Acabou nesta quarta-feira (19) a ação do grupo móvel de fiscalização do trabalho que libertou 47 pessoas de situação análoga à de escravidão, entre elas duas mulheres, em Brasnorte, no norte do Mato Grosso. A propriedade fica na Rodovia MTE 160, na altura do km 370. Os trabalhadores estavam em duas frentes de trabalho, na fazenda Paraná e na propriedade contígua São Bernardo, 30 km uma da outra. Eles dormiam em barracos de lona e chão de terra batida.
Alguns deles estavam desde 2005 na propriedade, sem receber salário regularmente. Eram obrigados a comprar comida, ferramentas de trabalho e produtos de higiene na cantina da fazenda, e assim acumulavam dívidas. "O que os trabalhadores tinham a receber era sempre menos do que eles tinham gastado, então eles só pegavam adiantamentos", descreve a auditora fiscal Virna Damasceno, coordenadora da equipe. Além da dívida, o que restringia a liberdade dos trabalhadores era a distância: o local está a 100km do centro de Brasnorte, e não há transporte regular até lá.
A Fazenda Paraná, de aproximadamente 40 mil hectares, tem criação de 20 mil cabeças de gado e cultivo de Teca, uma árvore que produz madeira de qualidade, muito apreciada na Europa e usada para fazer móveis. A propriedade pertence ao Grupo Berneck, ligado à extração e beneficiamento de madeira.
Depois da fiscalização, o fazendeiro Gilson Mueller Berneck, que vive em Araucária (PR), desembolsou R$ 264.182,00 em verbas de rescisão de contrato e danos morais coletivos. O procurador Sandro Sardá, que havia recebido a denúncia de trabalho escravo no Ofício da Procuradoria Regional do Trabalho de Alta Floresta (MT), município vizinho, aplicou uma indenização por danos morais individuais de mil a R$ 1.500 para cada trabalhador libertado.

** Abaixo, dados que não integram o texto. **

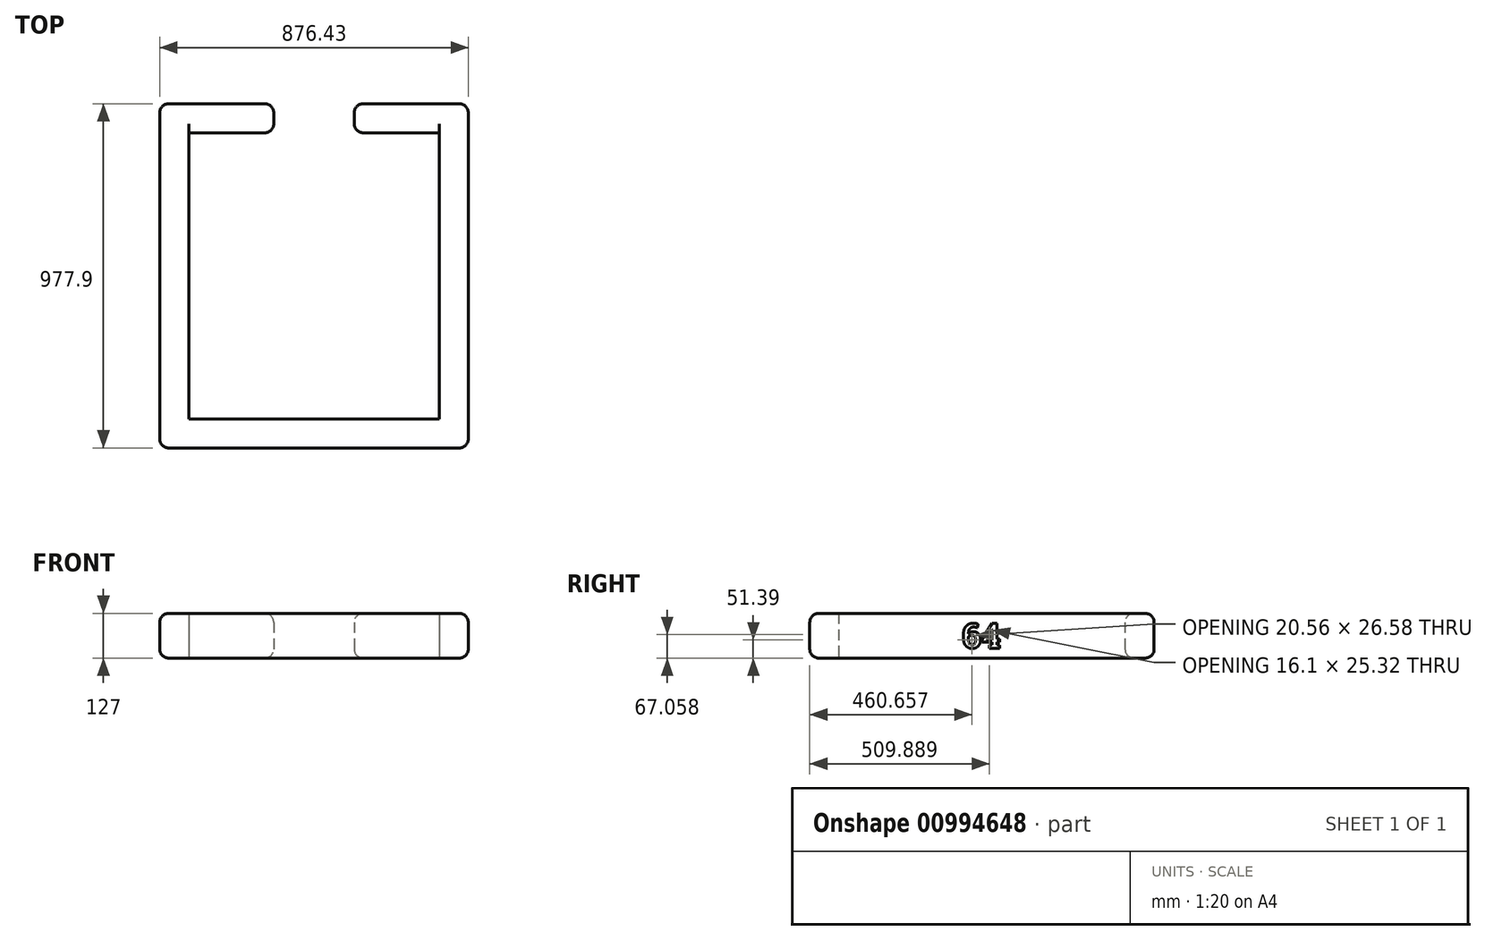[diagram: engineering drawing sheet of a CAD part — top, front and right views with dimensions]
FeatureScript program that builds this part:
annotation { "Feature Type Name" : "Feature", "Feature Type Description" : "" }
export const myFeature = defineFeature(function(context is Context, id is Id, definition is map)
    precondition{}
    {
        {
            var Q0;
            Q0=qCreatedBy(makeId("Top.planeOp"),FACE);
            var sketch = newSketch(context, id + "F0", { "sketchPlane" : qUnion([Q0])});
            skLineSegment(sketch, "E0.top", {"start": v(330.2, -406.4) * mm, "end": v(-330.2, -406.4) * mm});
            skLineSegment(sketch, "E0.left", {"start": v(355.6, 381) * mm, "end": v(355.6, -381) * mm});
            skLineSegment(sketch, "E0.right", {"start": v(-355.6, 381) * mm, "end": v(-355.6, -381) * mm});
            skPoint(sketch, "E0.middle", {"position": v(0, 0) * mm});
            skLineSegment(sketch, "E1", {"start": v(-330.2, 406.4) * mm, "end": v(-139.7, 406.4) * mm});
            skLineSegment(sketch, "E2", {"start": v(330.2, 406.4) * mm, "end": v(139.7, 406.4) * mm});
            skLineSegment(sketch, "E3", {"start": v(114.3, 431.8) * mm, "end": v(114.3, 463.55) * mm});
            skLineSegment(sketch, "E4", {"start": v(139.7, 488.95) * mm, "end": v(412.75, 488.95) * mm});
            skLineSegment(sketch, "E5", {"start": v(438.15, 463.55) * mm, "end": v(438.15, -463.55) * mm});
            skLineSegment(sketch, "E6", {"start": v(412.75, -488.95) * mm, "end": v(-412.75, -488.95) * mm});
            skLineSegment(sketch, "E7", {"start": v(-438.15, -463.55) * mm, "end": v(-438.15, 463.55) * mm});
            skLineSegment(sketch, "E8", {"start": v(-412.75, 488.95) * mm, "end": v(-139.7, 488.95) * mm});
            skLineSegment(sketch, "E9", {"start": v(-114.3, 431.8) * mm, "end": v(-114.3, 463.55) * mm});
            skPoint(sketch, "E10.visualSharp", {"position": v(-438.15, 488.95) * mm});
            skArc(sketch, "E10.filletArc", {"start": v(-412.75, 488.95) * mm, "mid": v(-430.71, 481.51) * mm, "end": v(-438.15, 463.55) * mm});
            skPoint(sketch, "E11.visualSharp", {"position": v(-114.3, 488.95) * mm});
            skArc(sketch, "E11.filletArc", {"start": v(-114.3, 463.55) * mm, "mid": v(-121.74, 481.51) * mm, "end": v(-139.7, 488.95) * mm});
            skPoint(sketch, "E12.visualSharp", {"position": v(-114.3, 406.4) * mm});
            skArc(sketch, "E12.filletArc", {"start": v(-139.7, 406.4) * mm, "mid": v(-121.74, 413.84) * mm, "end": v(-114.3, 431.8) * mm});
            skPoint(sketch, "E13.visualSharp", {"position": v(114.3, 488.95) * mm});
            skArc(sketch, "E13.filletArc", {"start": v(139.7, 488.95) * mm, "mid": v(121.74, 481.51) * mm, "end": v(114.3, 463.55) * mm});
            skPoint(sketch, "E14.visualSharp", {"position": v(114.3, 406.4) * mm});
            skArc(sketch, "E14.filletArc", {"start": v(114.3, 431.8) * mm, "mid": v(121.74, 413.84) * mm, "end": v(139.7, 406.4) * mm});
            skPoint(sketch, "E15.visualSharp", {"position": v(438.15, 488.95) * mm});
            skArc(sketch, "E15.filletArc", {"start": v(438.15, 463.55) * mm, "mid": v(430.71, 481.51) * mm, "end": v(412.75, 488.95) * mm});
            skPoint(sketch, "E16.visualSharp", {"position": v(355.6, 406.4) * mm});
            skArc(sketch, "E16.filletArc", {"start": v(355.6, 381) * mm, "mid": v(355.58, 382.13) * mm, "end": v(355.5, 383.25) * mm});
            skPoint(sketch, "E17.visualSharp", {"position": v(355.6, -406.4) * mm});
            skPoint(sketch, "E18.visualSharp", {"position": v(438.15, -488.95) * mm});
            skArc(sketch, "E18.filletArc", {"start": v(412.75, -488.95) * mm, "mid": v(430.71, -481.51) * mm, "end": v(438.15, -463.55) * mm});
            skPoint(sketch, "E19.visualSharp", {"position": v(-438.15, -488.95) * mm});
            skArc(sketch, "E19.filletArc", {"start": v(-438.15, -463.55) * mm, "mid": v(-430.71, -481.51) * mm, "end": v(-412.75, -488.95) * mm});
            skPoint(sketch, "E20.visualSharp", {"position": v(-355.6, -406.4) * mm});
            skPoint(sketch, "E21.visualSharp", {"position": v(-355.6, 406.4) * mm});
            skLineSegment(sketch, "E22", {"start": v(330.2, 406.4) * mm, "end": v(355.6, 406.4) * mm});
            skLineSegment(sketch, "E23", {"start": v(355.6, 406.4) * mm, "end": v(355.6, 381) * mm});
            skLineSegment(sketch, "E24", {"start": v(355.6, -406.4) * mm, "end": v(355.6, -381) * mm});
            skLineSegment(sketch, "E25", {"start": v(355.6, -406.4) * mm, "end": v(330.2, -406.4) * mm});
            skLineSegment(sketch, "E26", {"start": v(-330.2, -406.4) * mm, "end": v(-355.6, -406.4) * mm});
            skLineSegment(sketch, "E27", {"start": v(-355.6, -381) * mm, "end": v(-355.6, -406.4) * mm});
            skLineSegment(sketch, "E28", {"start": v(-355.6, 381) * mm, "end": v(-355.6, 406.4) * mm});
            skLineSegment(sketch, "E29", {"start": v(-355.6, 406.4) * mm, "end": v(-330.2, 406.4) * mm});
            skSolve(sketch);
        }
        {
            var Q0;
            Q0 = qSketchRegion(id + "F0", true);
            extrude(context, id + "F1", {"entities" : qUnion([Q0]), "depth" : 127 * mm, "offsetDistance" : 25.4 * mm});
        }
        {
            var Q0;
            Q0=makeQuery(id+"F1.opExtrude","SWEPT_FACE",FACE,{"disambiguationData":[OSD([sQuery(id+"F0.wireOp",EDGE,"E5")])]});
            var sketch = newSketch(context, id + "F2", { "sketchPlane" : qUnion([Q0])});
            skLineSegment(sketch, "E30", {"start": v(-463.55, 127) * mm, "end": v(463.55, 127) * mm, "construction": true});
            skPoint(sketch, "E31", {"position": v(0, 127) * mm});
            skLineSegment(sketch, "E32", {"start": v(-463.55, 63.5) * mm, "end": v(463.55, 63.5) * mm, "construction": true});
            skText(sketch, "E33", { "text": "64\n", "fontName": "RobotoSlab-Bold.ttf"});
            skLineSegment(sketch, "E34", {"start": v(0, 127) * mm, "end": v(0, 0) * mm, "construction": true});
            const initialGuessF2  = {"E33": [-0.05693, 0.02835, 1, 0, 0.07085]};
            skSetInitialGuess(sketch, initialGuessF2);
            skSolve(sketch);
        }
        {
            var Q0;
            Q0 = qSketchRegion(id + "F2", true);
            var Q1;
            Q1=sQuery(id+"F2.wireOp",EDGE,"c8NivUqi-Z9Z3-N2P9-6HmX-gAWwql7rXYCS");
            var Q2;
            Q2=sQuery(id+"F2.wireOp",EDGE,"LYhiiuMp-GgvA-pv6E-rN37-O8gmNIkAs5Sf");
            extrude(context, id + "F3", {"entities" : qUnion([Q0]), "surfaceEntities" : qUnion([Q1, Q2]), "depth" : 0.13 * mm, "offsetDistance" : 25.4 * mm});
        }
        {
            var Q0;
            Q0=makeQuery(id+"F1.opExtrude","CAP_EDGE",EDGE,{"disambiguationData":[OSD([sQuery(id+"F0.wireOp",EDGE,"E5")])],"isStart":false});
            fillet(context, id + "F4", {"entities" : qUnion([Q0]), "radius" : 25.4 * mm, "tangentPropagation" : true, "allowEdgeOverflow" : false});
        }
        {
            var Q0;
            Q0=makeQuery(id+"F1.opExtrude","CAP_EDGE",EDGE,{"disambiguationData":[OSD([sQuery(id+"F0.wireOp",EDGE,"E6")])],"isStart":true});
            fillet(context, id + "F5", {"entities" : qUnion([Q0]), "radius" : 25.4 * mm, "tangentPropagation" : true, "allowEdgeOverflow" : false});
        }
    });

Além disso, foi estabelecido um Termo de Ajustamento de Conduta (TAC), em que Gilson se comprometeu a melhorar as condições de trabalho das fazendas e a pagar R$ 200 mil a um projeto social em Brasnorte.
Os trabalhadores libertados, que são dos municípios matogrossenses Juína e Tangará da Serra, e de Brasnorte mesmo, já receberam o dinheiro e foram transportados para as suas cidades.
Em família
Segundo a equipe do grupo móvel de fiscalização, a família do "gato" (aliciador de mão-de-obra a serviço do fazendeiro) Arlindo Pasquato estava toda envolvida com o aliciamento e a manutenção dos trabalhadores na Fazenda Paraná. Arlindo, sua mulher, os dois filhos, a filha e o genro dividiam as funções de aliciar os trabalhadores nas cidades vizinhas, comprar alimentos na cidade, cuidar da cantina e fiscalizar os trabalhadores.

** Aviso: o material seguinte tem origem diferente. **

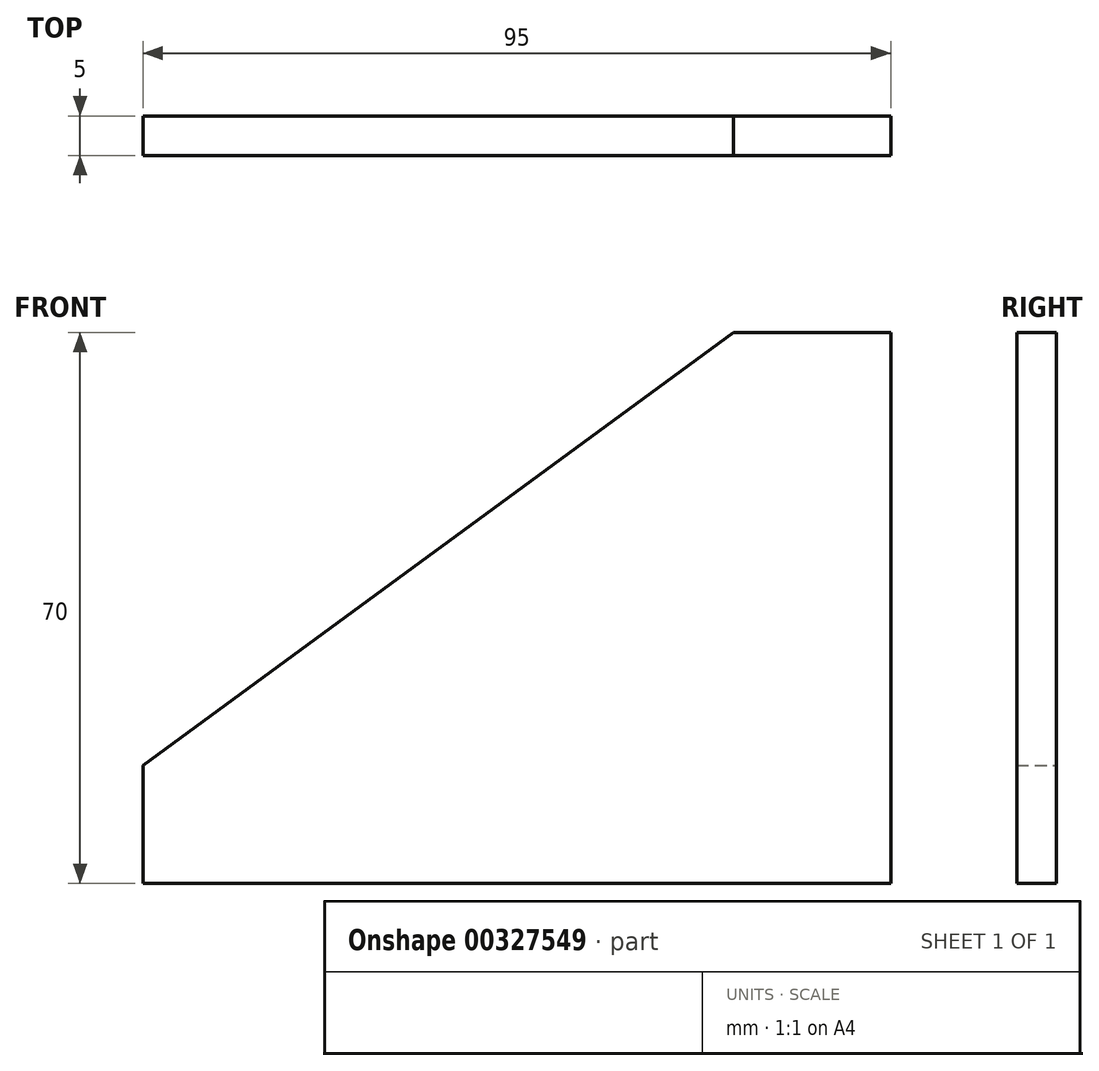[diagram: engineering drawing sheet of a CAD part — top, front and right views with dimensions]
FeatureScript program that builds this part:
annotation { "Feature Type Name" : "Feature", "Feature Type Description" : "" }
export const myFeature = defineFeature(function(context is Context, id is Id, definition is map)
    precondition{}
    {
        {
            var Q0;
            Q0=qCreatedBy(makeId("Front.planeOp"),FACE);
            var sketch = newSketch(context, id + "F0", { "sketchPlane" : qUnion([Q0])});
            skLineSegment(sketch, "E0.bottom", {"start": v(47.5, 35) * mm, "end": v(-47.5, 35) * mm});
            skLineSegment(sketch, "E0.top", {"start": v(47.5, -35) * mm, "end": v(-47.5, -35) * mm});
            skLineSegment(sketch, "E0.left", {"start": v(47.5, 35) * mm, "end": v(47.5, -35) * mm});
            skLineSegment(sketch, "E0.right", {"start": v(-47.5, 35) * mm, "end": v(-47.5, -35) * mm});
            skPoint(sketch, "E0.middle", {"position": v(0, 0) * mm});
            skLineSegment(sketch, "E1", {"start": v(-47.5, -20) * mm, "end": v(27.5, 35) * mm});
            skSolve(sketch);
        }
        {
            var Q0;
            {var subQ1=sQuery(id+"F0.wireOp",EDGE,"E0.top");Q0=makeQuery(id+"F0.imprint","IMPRINT",FACE,{"disambiguationData":[TD([[makeQuery(id+"F0.imprint","IMPRINT",EDGE,{"derivedFrom":subQ1}),-1.0]])]});}
            extrude(context, id + "F1", {"entities" : qUnion([Q0]), "depth" : 5 * mm});
        }
    });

Virna relata que o fazendeiro havia pedido a Arlindo que abrisse uma empresa e se constituísse em pessoa jurídica, mas, como o gato não possuía CPF, o processo de abertura de empresa foi delegado a um dos trabalhadores explorados na propriedade. De acordo com a auditora, esse trabalhador é semi-analfabeto e não sabia nada sobre como abrir uma empresa ou o que significava tornar-se pessoa jurídica. "Nada foi explicado para ele", conta. A legislação brasileira diz que é ilegal terceirizar a contratação de mão-de-obra para atividades que são a própria razão de existir da empresa (no caso, da fazenda).